## United International University Department of Computer Science and Engineering

CSE 313: Computer Architecture

Final Examination Time: 1 Hour 45 Minutes Date:

Name: ID:

Answer any 4 (Four) questions

1. You have three processors **P1**, **P2** and **P3**. **P1** executes instructions sequentially and **P2**, **P3** supports pipelining. **P1** has cycle time 500 ps, **P2** has 100 ps and **P3** 150 ps. Now consider the following table -

Table 1: Instruction Clock Cycles

| Instruction | Fetch  | Register Read | ALU Op  | Memory Access | Register Write |
|-------------|--------|---------------|---------|---------------|----------------|
| lw          | 200 ps | 50  ps        | 250  ps | 100 ps        | 50  ps         |
| add         | 200 ps | 100 ps        | 250  ps |               | 50 ps          |
| sw          | 200 ps | 50 ps         | 250  ps | 100 ps        |                |

The program consists of the following instructions -

lw \$1, 12(\$8)

lw \$2, 20(\$8)

add \$3, \$2, \$1

sw \$3, 100(\$10)

(a) How many cycle does **P1**, **P2** and **P3** need to execute the code? Show with proper diagram.

[7]

[5]

- (b) Which processor will perform better? Explain with the help of Execution Time. [3]
- 2. (a) Draw a Datapath with control signals that can support both R and J type instructions.
  - (b) Explain the control signals used in the Question 2(a) [2]
  - (c) Explain the following instruction using the design of Question 2(a). Assume Register \$7 has value 10 and \$10 has 20.

add \$2, \$7, \$10

3. The following program was written by a student -

lw \$4, 200

lw \$5, 100

sub \$7, \$4, \$5

lw \$1,500

beq \$1, \$5, 11

11: add \$3, \$4, \$5

Use the given CPI Table to calculate the necessary performance metrics.

|     | R Type | I Type | J Type |
|-----|--------|--------|--------|
| CPI | 6      | 7      | 4      |

Table 2: CPI Table

(a) Find Total clock cycles, AVG<sub>CPI</sub> and CPU time given that clock cycle time 10ms

[3]

[3]

[4]

[1]

[2]

[2]

[2]

[2]

- (b) Assume the above code spends 15% time to execute I-type instruction and we add some additional mechanism which improved the execution of I-type instructions by the factor of 4. Calculate the improved execution time.
- (c) Now consider that you have a program containing 1200 Million instructions.
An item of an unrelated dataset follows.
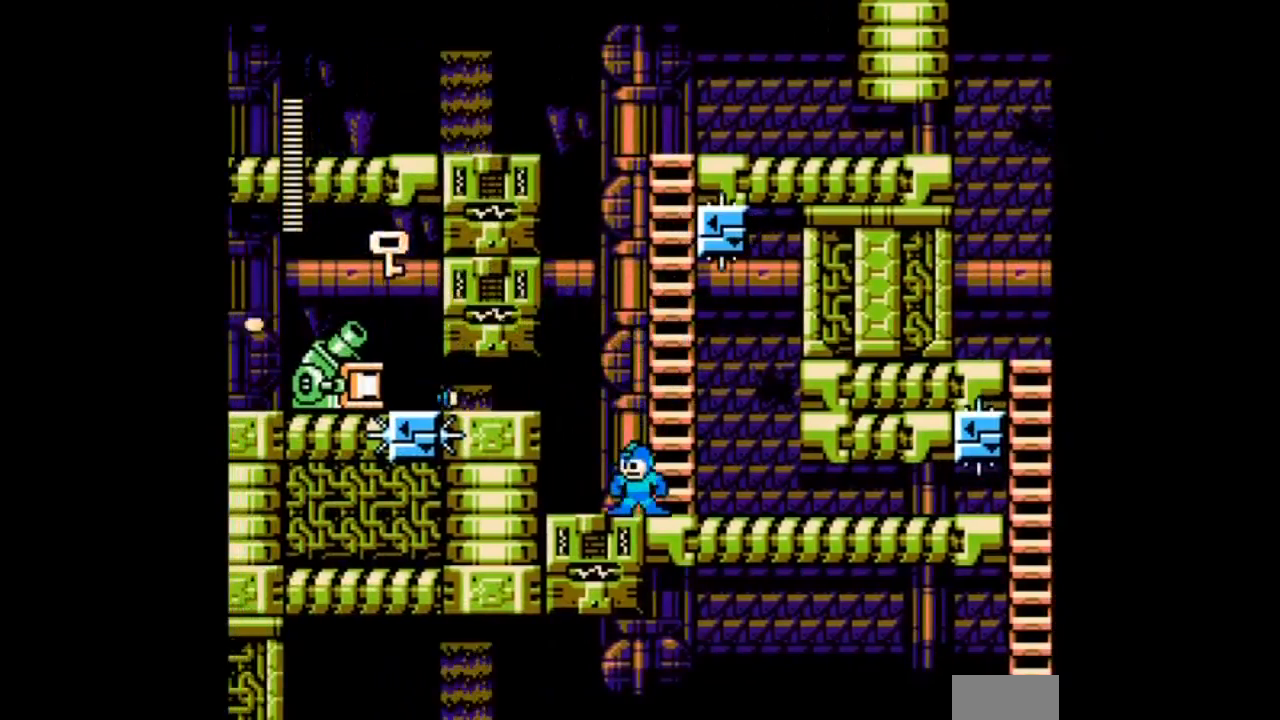
{"buttons": ["A", "B", "DPAD_UP"], "events": [[367, "B", "down"], [501, "DPAD_UP", "down"]]}
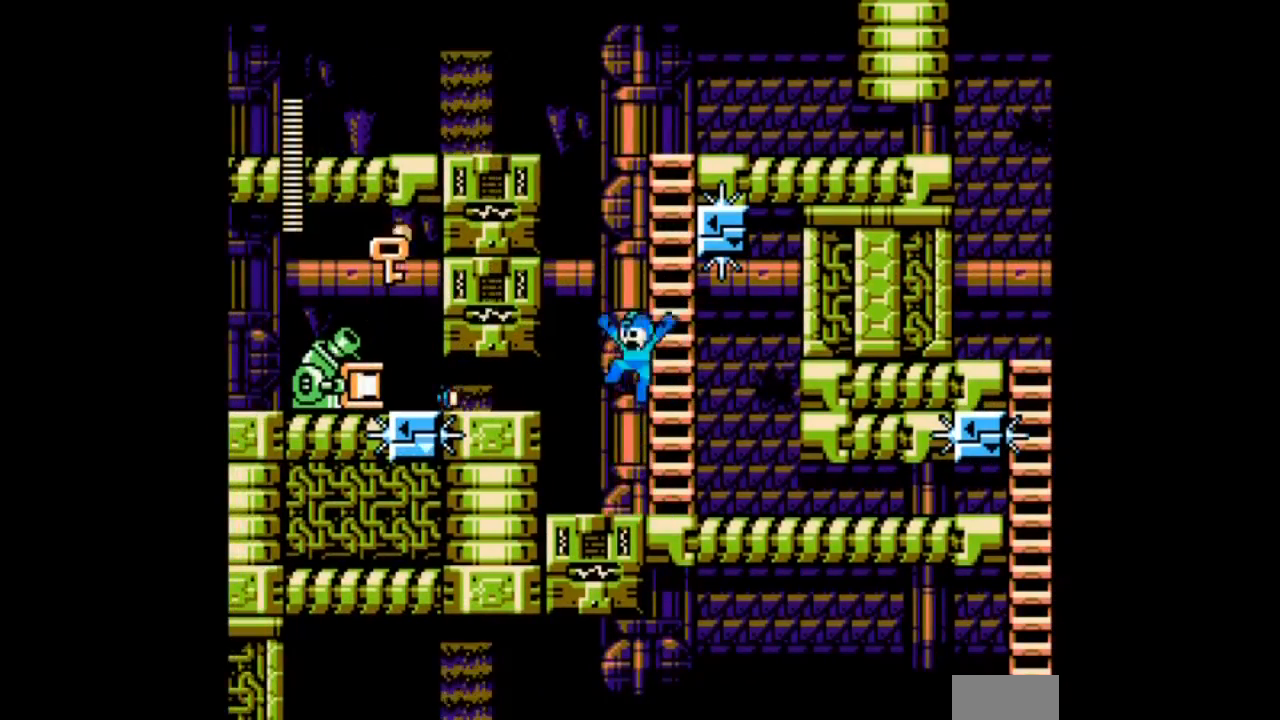
{"buttons": ["A", "DPAD_UP"], "events": [[66, "DPAD_RIGHT", "down"], [367, "B", "up"], [367, "DPAD_RIGHT", "up"]]}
You have two processors A and B. A has clock rate 4 GHz and B 5 GHz. A needs 7 Million cycles and B needs 15 Million cycles to execute the same program. Compare their performances in terms of MIPS.
- 4. As you have learned that pipelining speeds up the processor operation at staggering speed, you wanted to incorporate pipelining in the most advanced nuclear reactor that you wanted to use for peaceful purposes. There were some old fashioned part which were not affected by pipelining at all.
  - (a) Show differences between Sequential and Combinatorial logic units with examples. [1]
  - (b) Will pipelining affect the performances of both of type of logic units? Justify your answer.
  - (c) When you are about to celebrate the success, you suddenly found out that some instructions gave incorrect results even though you checked, double-checked the codes. What kind of hazards may arise from pipelining? Describe briefly.
  - (d) After tiresome debugging, it was found out by some clever HCI-man that Data Hazard was causing lots of troubles for our reactor. Give one case with proper figures where such cases can arise.
  - (e) Now that you know what kind of hazards have occurred, you need to come up with prompt solutions. Our project manager always favors hardware solutions. But our deputy manager is from CS background. He prefers software solutions over anything else. Show two different solutions that you can present to each of them.
  - (f) Finally, we are recovered from the Hazardous situations. Now we want to provide the ever enthusiast crowd an estimated time of when our peaceful nuclear reactor would start working. For that we need to calculate the Average Memory Access Time for a CPU with 1ns clock cycle time. We have the following data -

| I-cache miss rate      | 1%         |
|------------------------|------------|
| D-cache miss rate      | 10%        |
| Miss Penalty           | 200 Cycles |
| Base CPI (Ideal Cache) | 2          |
| Load Instructions      | 10%        |
| Store Instruction      | 20 %       |

- 5. As a proud computer architect of Xavier Institute for Mutant Education and Outreach, you are given a special task to organize the memory of a computer that would be needed to stop Magneto. There are only two constraints, i) it has to be cost effective and ii) it has to be better performing than old hard disks of Logan era. So, you decided to incorporate a Cache Memory to speed up the performances in your hierarchical organization.
  - (a) Explain the principles that this Cache Memory can exploit for faster memory access. Provide necessary examples.

[2]

[2]

- (b) Professor X, the head of the institute, can only control 1024 blocks in the Main Memory. Each block contains 16 bytes. You have budget to design a Cache Memory with only 64 entries. Draw a Direct Mapped Cache Memory with 32 bit Cache Address Field. Properly mention the size of the Byte Offset, Index field and Tag field in Cache Address. Calculate the amount of Data that can be stored into the Cache Memory at a time.
- (c) Byte Number 200 contains the Mind Stone information that is crucial to stop Magneto's plan. In your designed Cache Memory, where would the Mind Stone be mapped into?
- (d) Now, with the help of Mindstone, Prof X learned about set associativity. He wanted you to implement 2-way set associativity instead of Direct Mapping. Will it improve the overall performance? Justify your answer.
- (e) Like many other mutant students, you did not bother to change the Cache Address field while implementing 2-way set associativity. What would be the amount of data that can be stored in Cache Memory now?